1	List of processed command IDs.
2	Before we process the command we check if it was already processed.
3	To rebuild the state we need to store the command ID in the event.
4	To keep the collection size constrained we can remove old command IDs.

This simple solution reveals a few important limitations of the deduplication that are common across many distributed technologies. It’s very expensive (and often not possible) to have a total deduplication of all incoming requests/commands. There will always be some constraints like:

the size of the collection, e.g. keep only last 1000 command IDs, like in the example above,
the time window, e.g. keep only command IDs from the last 24 hours,
both combined, e.g. keep only command IDs from the last 24 hours, but not more than 1000.

Production ready deduplication should take into account these limitations in the context of the expected load. Also, using java.util.List should be evaluated against more efficient data structures.

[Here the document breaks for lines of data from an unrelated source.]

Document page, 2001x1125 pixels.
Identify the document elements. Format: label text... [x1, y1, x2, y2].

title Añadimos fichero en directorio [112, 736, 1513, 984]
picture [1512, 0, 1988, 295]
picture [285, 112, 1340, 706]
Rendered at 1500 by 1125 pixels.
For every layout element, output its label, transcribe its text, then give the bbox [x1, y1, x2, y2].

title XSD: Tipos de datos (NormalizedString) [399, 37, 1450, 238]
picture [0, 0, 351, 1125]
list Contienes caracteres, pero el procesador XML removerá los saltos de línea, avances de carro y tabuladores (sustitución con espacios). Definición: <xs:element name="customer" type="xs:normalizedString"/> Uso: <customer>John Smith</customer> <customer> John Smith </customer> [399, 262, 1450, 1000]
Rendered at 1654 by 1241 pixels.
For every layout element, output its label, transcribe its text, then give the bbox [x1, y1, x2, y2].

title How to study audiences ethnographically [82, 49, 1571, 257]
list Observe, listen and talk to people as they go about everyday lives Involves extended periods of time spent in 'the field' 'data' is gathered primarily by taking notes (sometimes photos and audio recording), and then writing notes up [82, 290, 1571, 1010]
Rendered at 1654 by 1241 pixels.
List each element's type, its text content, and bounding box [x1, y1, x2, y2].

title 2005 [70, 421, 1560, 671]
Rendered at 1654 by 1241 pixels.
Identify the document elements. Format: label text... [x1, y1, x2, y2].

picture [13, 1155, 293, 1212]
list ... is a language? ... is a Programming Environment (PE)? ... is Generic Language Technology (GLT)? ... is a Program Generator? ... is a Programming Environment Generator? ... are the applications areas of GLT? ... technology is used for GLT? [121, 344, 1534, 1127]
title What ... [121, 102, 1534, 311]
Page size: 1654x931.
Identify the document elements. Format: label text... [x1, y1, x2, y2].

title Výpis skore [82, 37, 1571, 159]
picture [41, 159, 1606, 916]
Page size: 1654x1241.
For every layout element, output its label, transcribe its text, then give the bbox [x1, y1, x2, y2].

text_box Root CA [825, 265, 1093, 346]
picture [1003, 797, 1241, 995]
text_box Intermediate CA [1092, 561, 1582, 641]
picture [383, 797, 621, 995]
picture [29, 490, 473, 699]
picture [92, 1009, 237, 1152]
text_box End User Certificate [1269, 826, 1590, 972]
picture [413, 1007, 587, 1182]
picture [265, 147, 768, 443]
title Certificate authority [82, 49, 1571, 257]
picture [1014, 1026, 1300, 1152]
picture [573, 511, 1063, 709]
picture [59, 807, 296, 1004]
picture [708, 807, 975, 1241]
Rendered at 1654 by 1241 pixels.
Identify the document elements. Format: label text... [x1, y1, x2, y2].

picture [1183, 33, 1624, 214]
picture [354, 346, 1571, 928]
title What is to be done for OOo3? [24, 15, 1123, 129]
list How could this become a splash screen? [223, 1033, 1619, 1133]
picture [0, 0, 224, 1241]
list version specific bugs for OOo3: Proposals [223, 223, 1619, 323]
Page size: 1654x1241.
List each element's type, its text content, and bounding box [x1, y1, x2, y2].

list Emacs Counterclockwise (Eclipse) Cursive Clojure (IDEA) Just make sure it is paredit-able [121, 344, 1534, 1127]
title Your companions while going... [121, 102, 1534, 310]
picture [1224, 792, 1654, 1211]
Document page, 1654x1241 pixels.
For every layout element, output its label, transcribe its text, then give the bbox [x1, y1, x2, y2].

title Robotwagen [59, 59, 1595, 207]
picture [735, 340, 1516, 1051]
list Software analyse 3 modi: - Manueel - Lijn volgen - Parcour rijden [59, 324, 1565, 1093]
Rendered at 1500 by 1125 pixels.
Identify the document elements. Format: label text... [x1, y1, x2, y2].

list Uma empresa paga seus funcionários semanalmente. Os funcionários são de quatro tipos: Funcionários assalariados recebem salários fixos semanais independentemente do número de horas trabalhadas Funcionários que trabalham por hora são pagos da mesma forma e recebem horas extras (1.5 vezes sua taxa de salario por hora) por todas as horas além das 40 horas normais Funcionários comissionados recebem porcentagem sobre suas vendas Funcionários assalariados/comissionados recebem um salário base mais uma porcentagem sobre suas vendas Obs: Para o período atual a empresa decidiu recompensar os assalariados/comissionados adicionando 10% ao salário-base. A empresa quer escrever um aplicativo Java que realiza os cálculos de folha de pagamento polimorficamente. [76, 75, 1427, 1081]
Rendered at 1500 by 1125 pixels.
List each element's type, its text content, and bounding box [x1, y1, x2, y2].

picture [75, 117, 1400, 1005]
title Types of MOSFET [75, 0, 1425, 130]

Keep in mind that using collection types not supported by the Jackson serialization will require a custom serialization for that field. See @JsonSerialize annotation for more details.

Benefits

Solution doesn’t require additional infrastructure to store already processed command IDs.

Challenges

Memory and storage requirements for keeping command IDs.
Performance consideration for effective data structure for command IDs.
Custom serialization for non-standard collection types.